___ SELECTED PASSAGE

Radio talk-show host Jesse Lee Peterson recently delivered some bad news to his audience that he blames on President Obama and a liberal education agenda that has been forced on teachers and administrators.

In New York schools, he said, forcible sex offenses were up 90 percent over the previous year, assaults with weapons causing serious injuries were up 69 percent and assaults in general were up 40 percent.

In Peterson’s opinion, the problem began in January 2014 when Obama’s Education and Justice Departments issued new guidelines on classroom discipline.

The objective was to eliminate racial disparities in school discipline, as black and Hispanic students had been getting suspended and expelled at higher rates than white students.

The Obama administration threatened school districts with lawsuits and federal funding cuts if it found racial disparities in student punishments.

But Peterson, who is black, does not believe it’s the right way to go about school discipline.

“This is not a love for the children,” he said. “This is not about love and protection for the teachers. It’s not about what is right at all.”

New York City Mayor Bill de Blasio, on the other hand, has eagerly implemented the Obama administration’s guidelines in the city’s public schools. According to the New York Post, he has replaced suspensions with “restorative justice,” even for many serious infractions such as insubordination, fighting, assault and arson.

Consequently, the number of suspensions declined by about 9,000 during the 2014-15 academic year, representing a 17 percent decrease from 2013-14.

______

WORK TO DO =
1) In the school discipline article, by what percentage did assaults with weapons causing serious injuries go up in New York schools?
2) List the serious infractions that the school discipline article says Bill de Blasio now handles with "restorative justice" instead of suspensions.
3) Pick up the school discipline article after its last sentence and write a few more sentences.
The rows after this point have no connection to the school discipline article.

___ RAW DATA

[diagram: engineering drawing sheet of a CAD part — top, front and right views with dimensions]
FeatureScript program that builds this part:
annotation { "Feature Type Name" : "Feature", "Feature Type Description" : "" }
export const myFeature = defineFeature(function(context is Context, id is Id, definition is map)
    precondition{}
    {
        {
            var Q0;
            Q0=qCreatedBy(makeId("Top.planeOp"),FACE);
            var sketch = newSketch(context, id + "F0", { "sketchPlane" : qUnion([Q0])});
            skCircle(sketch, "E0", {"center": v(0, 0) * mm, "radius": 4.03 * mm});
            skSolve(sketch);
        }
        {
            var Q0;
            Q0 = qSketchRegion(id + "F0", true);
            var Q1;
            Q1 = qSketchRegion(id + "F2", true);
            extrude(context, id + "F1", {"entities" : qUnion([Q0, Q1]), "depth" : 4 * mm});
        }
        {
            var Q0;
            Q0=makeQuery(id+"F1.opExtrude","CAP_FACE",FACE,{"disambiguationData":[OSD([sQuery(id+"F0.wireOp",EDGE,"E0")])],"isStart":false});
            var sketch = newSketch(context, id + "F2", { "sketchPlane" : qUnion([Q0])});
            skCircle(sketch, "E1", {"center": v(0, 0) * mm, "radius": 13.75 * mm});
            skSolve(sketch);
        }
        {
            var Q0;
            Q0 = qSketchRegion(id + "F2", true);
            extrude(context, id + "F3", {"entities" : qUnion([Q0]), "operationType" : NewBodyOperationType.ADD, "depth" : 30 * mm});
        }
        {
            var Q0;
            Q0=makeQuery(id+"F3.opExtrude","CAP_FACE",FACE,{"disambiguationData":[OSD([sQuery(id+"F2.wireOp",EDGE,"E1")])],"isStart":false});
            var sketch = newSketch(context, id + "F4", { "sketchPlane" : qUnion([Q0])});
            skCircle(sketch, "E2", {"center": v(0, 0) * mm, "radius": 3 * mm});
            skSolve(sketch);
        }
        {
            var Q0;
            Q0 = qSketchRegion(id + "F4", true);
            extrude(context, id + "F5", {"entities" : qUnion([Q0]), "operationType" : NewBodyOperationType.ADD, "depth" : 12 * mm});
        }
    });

______

RESPONSES FOR EACH TASK =
1) 69 percent

2) Insubordination, fighting, assault, arson

3)
The New York Daily News also reported school-based arrests were down 27 percent from the previous year, and summonses made by the School Safety Division were down 15 percent.

That is not to say students are behaving better, though.

In a survey at a city teachers union meeting earlier this month, 81 percent of teachers said their students are losing learning opportunities because of disorder and violence in the classroom.

Gregory Floyd, president of the union representing school safety officers, said de Blasio’s slipshod approach to discipline is “grooming criminals.”

However, the de Blasio administration has touted the decrease in suspensions as a sign of progress. City schools Chancellor Carmen Farina even played up the racial angle, saying, “Reducing the need for suspensions and keeping our schools safe remains one of my top priorities – particularly for our black and Hispanic students and our students with special needs – and we are working tirelessly toward that end.”

But Peterson mocked the mayor’s attitude.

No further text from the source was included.